▸ INSTRUCTION:
Convert the listing below, from the line with "collection date: 1942-06-12" to the line with "genus: Melochia" (both included), into a Markdown table. Use the columns No. and Entry, number each line, and skip blank lines.

▸ DATA FOR PROCESSING:

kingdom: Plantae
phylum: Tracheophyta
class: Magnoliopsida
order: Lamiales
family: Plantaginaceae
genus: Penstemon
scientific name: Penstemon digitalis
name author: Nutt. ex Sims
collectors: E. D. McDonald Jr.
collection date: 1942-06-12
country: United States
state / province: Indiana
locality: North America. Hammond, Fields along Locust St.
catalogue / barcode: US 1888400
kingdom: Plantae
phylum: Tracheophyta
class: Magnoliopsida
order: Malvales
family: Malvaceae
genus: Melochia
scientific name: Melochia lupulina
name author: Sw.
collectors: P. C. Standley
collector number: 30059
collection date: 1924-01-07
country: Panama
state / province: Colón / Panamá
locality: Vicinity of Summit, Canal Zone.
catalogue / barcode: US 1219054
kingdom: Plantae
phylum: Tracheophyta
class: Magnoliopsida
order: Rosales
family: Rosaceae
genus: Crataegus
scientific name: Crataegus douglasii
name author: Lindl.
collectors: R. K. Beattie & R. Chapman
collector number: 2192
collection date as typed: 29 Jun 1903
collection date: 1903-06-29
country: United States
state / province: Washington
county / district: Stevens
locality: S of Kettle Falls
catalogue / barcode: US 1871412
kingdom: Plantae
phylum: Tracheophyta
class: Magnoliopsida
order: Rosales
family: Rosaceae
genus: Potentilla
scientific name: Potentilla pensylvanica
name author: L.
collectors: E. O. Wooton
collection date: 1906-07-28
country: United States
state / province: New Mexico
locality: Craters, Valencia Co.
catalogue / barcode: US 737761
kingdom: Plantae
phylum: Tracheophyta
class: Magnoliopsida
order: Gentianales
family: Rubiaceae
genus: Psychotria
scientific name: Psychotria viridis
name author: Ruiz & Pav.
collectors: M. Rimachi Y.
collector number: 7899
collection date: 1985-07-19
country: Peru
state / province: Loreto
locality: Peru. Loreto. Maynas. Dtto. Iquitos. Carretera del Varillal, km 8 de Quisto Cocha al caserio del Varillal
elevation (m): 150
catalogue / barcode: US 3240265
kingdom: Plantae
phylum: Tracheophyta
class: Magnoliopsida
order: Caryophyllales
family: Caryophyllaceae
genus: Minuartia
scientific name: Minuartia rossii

▸ COMPLETED TASK:
| No. | Entry |
|---|---|
| 1 | collection date: 1942-06-12 |
| 2 | country: United States |
| 3 | state / province: Indiana |
| 4 | locality: North America. Hammond, Fields along Locust St. |
| 5 | catalogue / barcode: US 1888400 |
| 6 | kingdom: Plantae |
| 7 | phylum: Tracheophyta |
| 8 | class: Magnoliopsida |
| 9 | order: Malvales |
| 10 | family: Malvaceae |
| 11 | genus: Melochia |